Every line containing the word "Referencias" must be pulled from the records.

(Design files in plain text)
◆ ◆ ◆ ◆ ◆

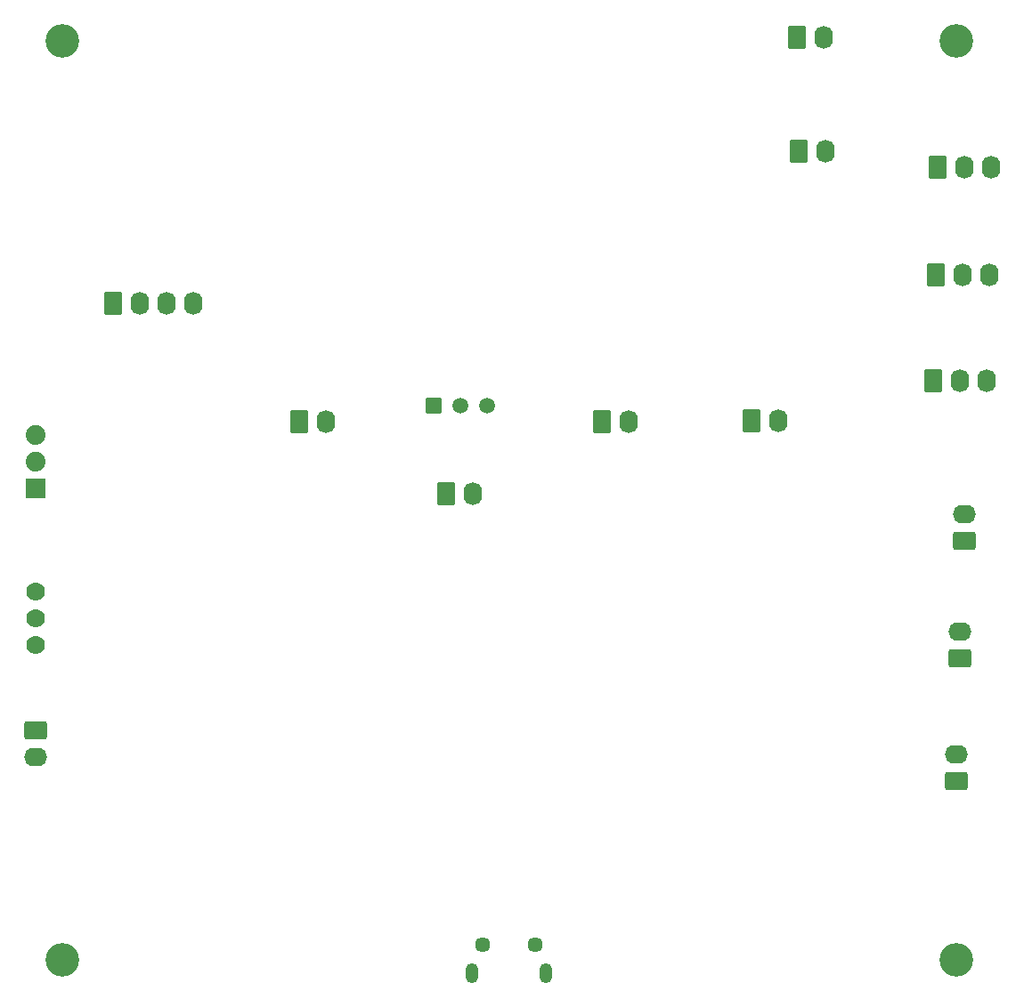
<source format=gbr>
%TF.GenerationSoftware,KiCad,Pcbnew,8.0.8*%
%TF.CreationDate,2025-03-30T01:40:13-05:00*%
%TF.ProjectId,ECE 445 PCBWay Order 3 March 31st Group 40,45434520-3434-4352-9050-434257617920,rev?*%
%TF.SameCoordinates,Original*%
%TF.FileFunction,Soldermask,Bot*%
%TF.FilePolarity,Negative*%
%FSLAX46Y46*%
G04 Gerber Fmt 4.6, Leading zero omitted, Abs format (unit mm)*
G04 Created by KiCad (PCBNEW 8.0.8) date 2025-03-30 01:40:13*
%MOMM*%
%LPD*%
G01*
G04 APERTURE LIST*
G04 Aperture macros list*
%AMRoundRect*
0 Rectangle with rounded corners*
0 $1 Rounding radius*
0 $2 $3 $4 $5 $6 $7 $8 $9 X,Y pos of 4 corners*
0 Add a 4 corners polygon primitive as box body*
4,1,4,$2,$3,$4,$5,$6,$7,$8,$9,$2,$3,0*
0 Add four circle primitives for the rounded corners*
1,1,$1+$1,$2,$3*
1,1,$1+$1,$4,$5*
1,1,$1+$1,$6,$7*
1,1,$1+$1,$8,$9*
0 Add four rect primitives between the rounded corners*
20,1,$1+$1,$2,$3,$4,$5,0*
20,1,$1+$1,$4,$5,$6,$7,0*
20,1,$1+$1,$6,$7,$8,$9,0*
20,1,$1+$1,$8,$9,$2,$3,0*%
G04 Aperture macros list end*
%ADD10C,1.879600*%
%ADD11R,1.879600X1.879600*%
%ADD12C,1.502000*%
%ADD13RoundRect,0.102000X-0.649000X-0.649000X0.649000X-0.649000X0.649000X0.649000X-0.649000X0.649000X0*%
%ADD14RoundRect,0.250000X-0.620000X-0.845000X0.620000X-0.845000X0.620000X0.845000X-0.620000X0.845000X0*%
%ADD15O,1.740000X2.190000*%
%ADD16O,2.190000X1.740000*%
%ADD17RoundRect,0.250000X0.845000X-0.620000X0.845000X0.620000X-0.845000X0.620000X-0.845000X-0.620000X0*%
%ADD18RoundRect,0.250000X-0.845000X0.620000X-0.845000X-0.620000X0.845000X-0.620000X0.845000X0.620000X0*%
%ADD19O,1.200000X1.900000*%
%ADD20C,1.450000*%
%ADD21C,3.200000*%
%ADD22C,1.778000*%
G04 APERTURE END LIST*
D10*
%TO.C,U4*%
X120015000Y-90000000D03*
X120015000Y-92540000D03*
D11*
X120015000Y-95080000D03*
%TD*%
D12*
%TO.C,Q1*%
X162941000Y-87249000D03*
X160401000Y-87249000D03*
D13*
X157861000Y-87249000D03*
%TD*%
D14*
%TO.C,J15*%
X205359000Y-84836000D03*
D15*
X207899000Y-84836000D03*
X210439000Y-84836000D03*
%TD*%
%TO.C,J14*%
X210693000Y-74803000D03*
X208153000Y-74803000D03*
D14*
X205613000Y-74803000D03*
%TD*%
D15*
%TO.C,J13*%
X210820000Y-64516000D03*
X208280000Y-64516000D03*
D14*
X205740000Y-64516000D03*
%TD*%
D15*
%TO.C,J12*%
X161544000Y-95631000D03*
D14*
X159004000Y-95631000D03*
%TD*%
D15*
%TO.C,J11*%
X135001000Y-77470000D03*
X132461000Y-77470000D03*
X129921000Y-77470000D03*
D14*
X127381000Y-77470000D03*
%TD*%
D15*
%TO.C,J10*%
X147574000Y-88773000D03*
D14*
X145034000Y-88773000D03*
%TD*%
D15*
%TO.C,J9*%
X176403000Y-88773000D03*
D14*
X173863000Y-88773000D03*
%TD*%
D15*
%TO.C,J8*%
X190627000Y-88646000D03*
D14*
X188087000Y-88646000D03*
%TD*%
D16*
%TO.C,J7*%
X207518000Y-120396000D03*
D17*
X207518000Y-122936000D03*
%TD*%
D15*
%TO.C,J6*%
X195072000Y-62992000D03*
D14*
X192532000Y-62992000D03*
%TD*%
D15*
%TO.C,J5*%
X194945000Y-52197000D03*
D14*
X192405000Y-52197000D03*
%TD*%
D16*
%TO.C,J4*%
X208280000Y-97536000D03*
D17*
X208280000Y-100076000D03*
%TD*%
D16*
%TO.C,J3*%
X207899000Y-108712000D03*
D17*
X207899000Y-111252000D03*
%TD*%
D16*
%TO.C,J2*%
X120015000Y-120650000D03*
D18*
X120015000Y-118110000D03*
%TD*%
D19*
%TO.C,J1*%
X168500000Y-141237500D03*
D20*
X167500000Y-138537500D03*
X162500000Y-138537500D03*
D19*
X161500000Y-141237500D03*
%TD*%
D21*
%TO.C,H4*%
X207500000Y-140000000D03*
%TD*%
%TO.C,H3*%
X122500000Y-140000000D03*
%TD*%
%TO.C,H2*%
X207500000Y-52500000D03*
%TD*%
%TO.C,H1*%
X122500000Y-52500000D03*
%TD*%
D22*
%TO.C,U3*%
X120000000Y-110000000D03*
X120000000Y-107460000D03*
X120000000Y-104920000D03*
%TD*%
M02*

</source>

◆ ◆ ◆ ◆ ◆

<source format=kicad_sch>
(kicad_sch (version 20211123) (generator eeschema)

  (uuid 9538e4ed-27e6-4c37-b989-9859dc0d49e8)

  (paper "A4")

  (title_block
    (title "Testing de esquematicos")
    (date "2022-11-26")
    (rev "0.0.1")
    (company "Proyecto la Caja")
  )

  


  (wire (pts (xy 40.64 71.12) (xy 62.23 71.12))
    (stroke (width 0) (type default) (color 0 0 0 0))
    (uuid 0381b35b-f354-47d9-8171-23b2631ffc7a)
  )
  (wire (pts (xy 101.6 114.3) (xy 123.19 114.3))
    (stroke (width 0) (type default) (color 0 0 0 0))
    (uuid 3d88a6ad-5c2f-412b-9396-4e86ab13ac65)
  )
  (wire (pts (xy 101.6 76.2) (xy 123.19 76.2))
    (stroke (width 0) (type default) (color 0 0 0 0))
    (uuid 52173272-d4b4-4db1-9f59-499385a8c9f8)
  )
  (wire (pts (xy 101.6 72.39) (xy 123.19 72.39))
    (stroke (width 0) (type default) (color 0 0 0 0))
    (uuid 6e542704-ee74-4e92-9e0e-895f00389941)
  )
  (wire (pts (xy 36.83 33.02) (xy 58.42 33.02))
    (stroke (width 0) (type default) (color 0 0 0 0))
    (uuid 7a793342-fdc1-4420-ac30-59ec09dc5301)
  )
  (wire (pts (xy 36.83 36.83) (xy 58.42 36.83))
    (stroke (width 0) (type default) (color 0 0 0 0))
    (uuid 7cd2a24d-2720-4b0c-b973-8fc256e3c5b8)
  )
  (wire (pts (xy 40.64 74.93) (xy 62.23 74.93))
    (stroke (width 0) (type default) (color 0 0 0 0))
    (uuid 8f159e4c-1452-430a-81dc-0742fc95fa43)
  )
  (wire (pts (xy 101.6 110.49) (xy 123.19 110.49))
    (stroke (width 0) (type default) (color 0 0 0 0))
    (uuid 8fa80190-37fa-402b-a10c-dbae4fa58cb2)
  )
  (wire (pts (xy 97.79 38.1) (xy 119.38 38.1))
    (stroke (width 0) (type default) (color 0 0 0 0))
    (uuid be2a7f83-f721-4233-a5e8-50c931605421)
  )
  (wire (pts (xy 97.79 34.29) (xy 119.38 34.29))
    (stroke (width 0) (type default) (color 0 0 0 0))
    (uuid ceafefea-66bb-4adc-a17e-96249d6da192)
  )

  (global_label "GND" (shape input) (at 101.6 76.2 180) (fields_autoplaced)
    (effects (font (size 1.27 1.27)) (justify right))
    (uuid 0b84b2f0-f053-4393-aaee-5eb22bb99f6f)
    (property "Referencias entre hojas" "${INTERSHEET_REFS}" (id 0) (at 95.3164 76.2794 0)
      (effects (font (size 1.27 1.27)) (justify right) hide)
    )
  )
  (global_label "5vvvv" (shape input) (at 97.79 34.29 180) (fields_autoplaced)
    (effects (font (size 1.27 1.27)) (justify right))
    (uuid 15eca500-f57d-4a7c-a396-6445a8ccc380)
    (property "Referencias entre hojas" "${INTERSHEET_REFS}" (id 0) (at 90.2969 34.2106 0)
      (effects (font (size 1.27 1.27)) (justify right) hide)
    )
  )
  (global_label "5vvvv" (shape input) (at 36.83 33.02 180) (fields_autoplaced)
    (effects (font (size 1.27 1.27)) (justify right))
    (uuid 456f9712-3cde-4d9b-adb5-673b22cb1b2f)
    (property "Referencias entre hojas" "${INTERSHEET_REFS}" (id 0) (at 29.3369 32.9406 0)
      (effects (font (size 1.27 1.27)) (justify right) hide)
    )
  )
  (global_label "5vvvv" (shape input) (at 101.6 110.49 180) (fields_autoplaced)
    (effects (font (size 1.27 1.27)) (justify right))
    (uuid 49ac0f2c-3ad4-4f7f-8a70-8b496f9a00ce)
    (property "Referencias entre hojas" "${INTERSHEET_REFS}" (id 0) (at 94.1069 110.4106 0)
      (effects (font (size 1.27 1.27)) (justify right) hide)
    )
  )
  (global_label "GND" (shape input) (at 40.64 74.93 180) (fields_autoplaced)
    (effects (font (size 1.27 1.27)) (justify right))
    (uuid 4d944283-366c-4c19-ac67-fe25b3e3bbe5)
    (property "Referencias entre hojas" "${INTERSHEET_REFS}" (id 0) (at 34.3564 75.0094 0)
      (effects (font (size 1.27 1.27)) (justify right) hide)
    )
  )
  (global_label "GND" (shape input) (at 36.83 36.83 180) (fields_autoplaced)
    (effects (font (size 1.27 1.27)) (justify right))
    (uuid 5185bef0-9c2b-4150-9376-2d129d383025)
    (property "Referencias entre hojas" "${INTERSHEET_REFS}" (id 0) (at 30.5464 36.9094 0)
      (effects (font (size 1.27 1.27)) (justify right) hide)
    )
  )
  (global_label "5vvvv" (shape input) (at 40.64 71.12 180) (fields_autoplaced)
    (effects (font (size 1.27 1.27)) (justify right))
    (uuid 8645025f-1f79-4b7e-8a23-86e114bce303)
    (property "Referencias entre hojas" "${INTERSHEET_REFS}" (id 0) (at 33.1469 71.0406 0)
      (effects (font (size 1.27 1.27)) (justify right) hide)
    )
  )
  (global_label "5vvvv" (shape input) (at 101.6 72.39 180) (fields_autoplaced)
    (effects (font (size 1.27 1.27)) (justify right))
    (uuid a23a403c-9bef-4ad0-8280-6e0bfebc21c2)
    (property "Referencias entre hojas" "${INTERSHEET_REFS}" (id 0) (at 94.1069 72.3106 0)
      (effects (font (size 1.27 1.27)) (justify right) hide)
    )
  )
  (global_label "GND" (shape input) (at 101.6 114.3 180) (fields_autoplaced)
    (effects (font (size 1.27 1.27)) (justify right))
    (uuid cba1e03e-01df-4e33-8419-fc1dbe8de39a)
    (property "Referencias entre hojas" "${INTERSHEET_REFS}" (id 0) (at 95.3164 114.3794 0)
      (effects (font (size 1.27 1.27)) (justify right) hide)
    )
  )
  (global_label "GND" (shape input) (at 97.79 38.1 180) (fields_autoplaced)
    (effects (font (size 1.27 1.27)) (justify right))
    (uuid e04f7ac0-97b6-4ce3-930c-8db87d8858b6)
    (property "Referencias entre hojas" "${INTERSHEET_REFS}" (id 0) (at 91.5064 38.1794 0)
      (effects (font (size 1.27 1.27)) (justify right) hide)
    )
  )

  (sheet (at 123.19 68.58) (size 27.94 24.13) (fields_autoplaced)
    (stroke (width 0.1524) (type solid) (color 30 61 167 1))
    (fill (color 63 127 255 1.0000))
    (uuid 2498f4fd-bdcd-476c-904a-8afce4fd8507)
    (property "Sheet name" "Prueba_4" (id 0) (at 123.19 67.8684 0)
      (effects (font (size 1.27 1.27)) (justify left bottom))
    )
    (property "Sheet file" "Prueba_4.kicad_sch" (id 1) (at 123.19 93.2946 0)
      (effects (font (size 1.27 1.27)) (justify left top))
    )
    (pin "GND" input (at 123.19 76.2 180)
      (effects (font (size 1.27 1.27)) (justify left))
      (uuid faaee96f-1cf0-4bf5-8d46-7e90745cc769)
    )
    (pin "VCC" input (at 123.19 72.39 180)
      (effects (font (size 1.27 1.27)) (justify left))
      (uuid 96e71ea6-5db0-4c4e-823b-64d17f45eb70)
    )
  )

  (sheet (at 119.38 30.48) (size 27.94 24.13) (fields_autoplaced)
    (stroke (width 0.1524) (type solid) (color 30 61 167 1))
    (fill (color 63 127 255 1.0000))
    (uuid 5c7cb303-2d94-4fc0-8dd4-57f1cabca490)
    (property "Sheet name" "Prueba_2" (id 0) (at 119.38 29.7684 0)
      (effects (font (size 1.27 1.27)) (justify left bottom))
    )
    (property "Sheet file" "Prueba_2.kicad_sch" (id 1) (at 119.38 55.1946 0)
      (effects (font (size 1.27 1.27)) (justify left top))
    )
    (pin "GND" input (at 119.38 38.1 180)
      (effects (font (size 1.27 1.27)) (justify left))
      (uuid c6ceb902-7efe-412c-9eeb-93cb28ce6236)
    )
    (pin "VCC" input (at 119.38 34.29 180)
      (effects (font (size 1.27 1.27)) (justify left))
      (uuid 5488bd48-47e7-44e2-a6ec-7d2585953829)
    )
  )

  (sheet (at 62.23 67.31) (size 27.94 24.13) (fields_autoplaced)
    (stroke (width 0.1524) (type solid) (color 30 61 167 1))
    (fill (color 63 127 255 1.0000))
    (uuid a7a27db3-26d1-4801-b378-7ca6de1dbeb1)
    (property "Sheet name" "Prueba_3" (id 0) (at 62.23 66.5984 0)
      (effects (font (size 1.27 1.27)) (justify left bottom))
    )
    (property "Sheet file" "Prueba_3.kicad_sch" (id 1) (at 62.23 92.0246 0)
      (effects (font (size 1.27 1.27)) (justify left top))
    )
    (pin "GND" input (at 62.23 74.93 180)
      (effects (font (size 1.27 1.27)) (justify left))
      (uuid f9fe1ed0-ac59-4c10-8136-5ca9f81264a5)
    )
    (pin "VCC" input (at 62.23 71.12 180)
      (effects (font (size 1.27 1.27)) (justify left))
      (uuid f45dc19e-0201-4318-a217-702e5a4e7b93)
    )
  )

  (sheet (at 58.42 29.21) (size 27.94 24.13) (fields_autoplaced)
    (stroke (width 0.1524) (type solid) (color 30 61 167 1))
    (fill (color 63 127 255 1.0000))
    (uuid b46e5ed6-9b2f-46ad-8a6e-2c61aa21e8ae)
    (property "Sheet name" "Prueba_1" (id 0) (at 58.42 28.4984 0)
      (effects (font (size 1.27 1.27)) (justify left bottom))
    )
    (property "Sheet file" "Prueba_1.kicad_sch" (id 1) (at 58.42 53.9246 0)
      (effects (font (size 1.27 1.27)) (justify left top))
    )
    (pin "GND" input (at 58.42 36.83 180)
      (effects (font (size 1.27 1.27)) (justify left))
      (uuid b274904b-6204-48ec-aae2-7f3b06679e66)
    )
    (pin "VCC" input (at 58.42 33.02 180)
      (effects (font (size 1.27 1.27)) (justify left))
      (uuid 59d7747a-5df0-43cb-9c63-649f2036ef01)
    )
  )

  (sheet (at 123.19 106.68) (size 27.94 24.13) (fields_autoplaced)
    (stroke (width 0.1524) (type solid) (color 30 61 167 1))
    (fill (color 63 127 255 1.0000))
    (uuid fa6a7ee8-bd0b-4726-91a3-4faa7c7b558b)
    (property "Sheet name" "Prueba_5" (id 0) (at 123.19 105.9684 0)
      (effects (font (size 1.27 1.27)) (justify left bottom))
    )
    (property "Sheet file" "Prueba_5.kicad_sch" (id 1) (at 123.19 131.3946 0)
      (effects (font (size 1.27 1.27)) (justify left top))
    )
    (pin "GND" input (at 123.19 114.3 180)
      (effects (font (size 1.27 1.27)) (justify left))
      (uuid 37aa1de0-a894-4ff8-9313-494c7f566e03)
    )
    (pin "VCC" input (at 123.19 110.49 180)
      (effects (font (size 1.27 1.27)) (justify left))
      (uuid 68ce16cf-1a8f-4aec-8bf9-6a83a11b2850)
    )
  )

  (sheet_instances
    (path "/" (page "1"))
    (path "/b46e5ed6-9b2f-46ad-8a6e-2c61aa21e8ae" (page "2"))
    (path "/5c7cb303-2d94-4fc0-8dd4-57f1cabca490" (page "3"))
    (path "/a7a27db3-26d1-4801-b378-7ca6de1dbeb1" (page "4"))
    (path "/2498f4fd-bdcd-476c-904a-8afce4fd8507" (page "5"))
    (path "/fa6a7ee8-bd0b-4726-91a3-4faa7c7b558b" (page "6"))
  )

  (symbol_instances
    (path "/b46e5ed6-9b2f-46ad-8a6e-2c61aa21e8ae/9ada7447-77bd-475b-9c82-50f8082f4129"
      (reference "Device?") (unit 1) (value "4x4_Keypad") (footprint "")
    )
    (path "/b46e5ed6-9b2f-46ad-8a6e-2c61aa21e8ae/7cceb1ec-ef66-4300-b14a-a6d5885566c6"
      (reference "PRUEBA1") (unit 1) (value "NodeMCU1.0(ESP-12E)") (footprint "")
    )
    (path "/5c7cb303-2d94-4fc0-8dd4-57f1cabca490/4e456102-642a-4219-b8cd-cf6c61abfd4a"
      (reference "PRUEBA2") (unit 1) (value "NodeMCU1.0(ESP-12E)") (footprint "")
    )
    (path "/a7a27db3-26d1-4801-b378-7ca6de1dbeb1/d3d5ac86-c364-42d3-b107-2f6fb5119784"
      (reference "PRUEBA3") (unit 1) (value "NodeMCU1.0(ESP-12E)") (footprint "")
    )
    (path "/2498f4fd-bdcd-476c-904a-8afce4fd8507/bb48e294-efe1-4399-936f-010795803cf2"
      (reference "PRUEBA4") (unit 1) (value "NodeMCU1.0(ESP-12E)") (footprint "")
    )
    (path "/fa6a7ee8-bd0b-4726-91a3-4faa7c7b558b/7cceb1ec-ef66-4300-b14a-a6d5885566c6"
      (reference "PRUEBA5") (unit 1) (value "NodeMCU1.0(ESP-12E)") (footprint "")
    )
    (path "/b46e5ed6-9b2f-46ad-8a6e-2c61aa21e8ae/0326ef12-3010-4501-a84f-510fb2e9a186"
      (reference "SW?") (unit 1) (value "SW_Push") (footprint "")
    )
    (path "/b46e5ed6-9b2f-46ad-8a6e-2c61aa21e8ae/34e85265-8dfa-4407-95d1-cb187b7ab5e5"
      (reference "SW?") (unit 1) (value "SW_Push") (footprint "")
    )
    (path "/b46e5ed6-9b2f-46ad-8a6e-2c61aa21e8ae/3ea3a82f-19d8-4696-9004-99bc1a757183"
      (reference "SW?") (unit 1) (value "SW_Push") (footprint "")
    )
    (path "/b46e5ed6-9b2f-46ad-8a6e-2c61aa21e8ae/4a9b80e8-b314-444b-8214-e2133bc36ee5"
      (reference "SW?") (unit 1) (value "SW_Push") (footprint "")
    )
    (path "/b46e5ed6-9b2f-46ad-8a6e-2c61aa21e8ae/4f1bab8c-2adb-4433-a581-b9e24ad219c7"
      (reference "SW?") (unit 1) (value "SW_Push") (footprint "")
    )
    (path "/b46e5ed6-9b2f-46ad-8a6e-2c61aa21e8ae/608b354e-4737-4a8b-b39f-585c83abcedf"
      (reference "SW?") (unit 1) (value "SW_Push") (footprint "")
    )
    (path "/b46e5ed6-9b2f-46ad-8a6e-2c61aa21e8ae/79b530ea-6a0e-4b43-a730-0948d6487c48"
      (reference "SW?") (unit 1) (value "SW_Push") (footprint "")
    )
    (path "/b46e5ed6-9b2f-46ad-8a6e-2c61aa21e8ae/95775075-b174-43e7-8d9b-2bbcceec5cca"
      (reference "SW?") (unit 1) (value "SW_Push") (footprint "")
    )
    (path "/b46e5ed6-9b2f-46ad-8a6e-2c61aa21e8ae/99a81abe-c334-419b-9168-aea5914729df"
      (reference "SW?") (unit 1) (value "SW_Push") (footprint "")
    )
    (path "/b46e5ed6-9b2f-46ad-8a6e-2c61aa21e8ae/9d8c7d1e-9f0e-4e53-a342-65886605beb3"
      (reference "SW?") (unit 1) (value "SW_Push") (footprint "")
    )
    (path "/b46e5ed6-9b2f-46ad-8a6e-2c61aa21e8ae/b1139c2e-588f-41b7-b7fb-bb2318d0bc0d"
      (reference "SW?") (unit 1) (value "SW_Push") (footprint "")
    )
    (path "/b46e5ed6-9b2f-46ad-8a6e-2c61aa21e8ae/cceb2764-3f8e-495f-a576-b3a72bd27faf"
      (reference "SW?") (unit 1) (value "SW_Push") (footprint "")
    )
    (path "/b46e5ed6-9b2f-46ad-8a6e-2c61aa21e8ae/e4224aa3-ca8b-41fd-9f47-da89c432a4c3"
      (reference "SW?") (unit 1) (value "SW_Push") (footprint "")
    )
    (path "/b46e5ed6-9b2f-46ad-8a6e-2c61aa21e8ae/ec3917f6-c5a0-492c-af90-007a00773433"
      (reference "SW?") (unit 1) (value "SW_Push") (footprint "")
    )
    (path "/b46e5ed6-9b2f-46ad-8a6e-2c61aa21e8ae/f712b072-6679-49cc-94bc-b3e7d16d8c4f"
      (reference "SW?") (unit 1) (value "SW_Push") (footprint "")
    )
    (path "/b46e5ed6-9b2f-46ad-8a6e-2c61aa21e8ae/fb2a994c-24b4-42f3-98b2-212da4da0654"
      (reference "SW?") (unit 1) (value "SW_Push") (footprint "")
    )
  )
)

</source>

◆ ◆ ◆ ◆ ◆

THE ANSWER »
    (property "Referencias entre hojas" "${INTERSHEET_REFS}" (id 0) (at 95.3164 76.2794 0)
    (property "Referencias entre hojas" "${INTERSHEET_REFS}" (id 0) (at 90.2969 34.2106 0)
    (property "Referencias entre hojas" "${INTERSHEET_REFS}" (id 0) (at 29.3369 32.9406 0)
    (property "Referencias entre hojas" "${INTERSHEET_REFS}" (id 0) (at 94.1069 110.4106 0)
    (property "Referencias entre hojas" "${INTERSHEET_REFS}" (id 0) (at 34.3564 75.0094 0)
    (property "Referencias entre hojas" "${INTERSHEET_REFS}" (id 0) (at 30.5464 36.9094 0)
    (property "Referencias entre hojas" "${INTERSHEET_REFS}" (id 0) (at 33.1469 71.0406 0)
    (property "Referencias entre hojas" "${INTERSHEET_REFS}" (id 0) (at 94.1069 72.3106 0)
    (property "Referencias entre hojas" "${INTERSHEET_REFS}" (id 0) (at 95.3164 114.3794 0)
    (property "Referencias entre hojas" "${INTERSHEET_REFS}" (id 0) (at 91.5064 38.1794 0)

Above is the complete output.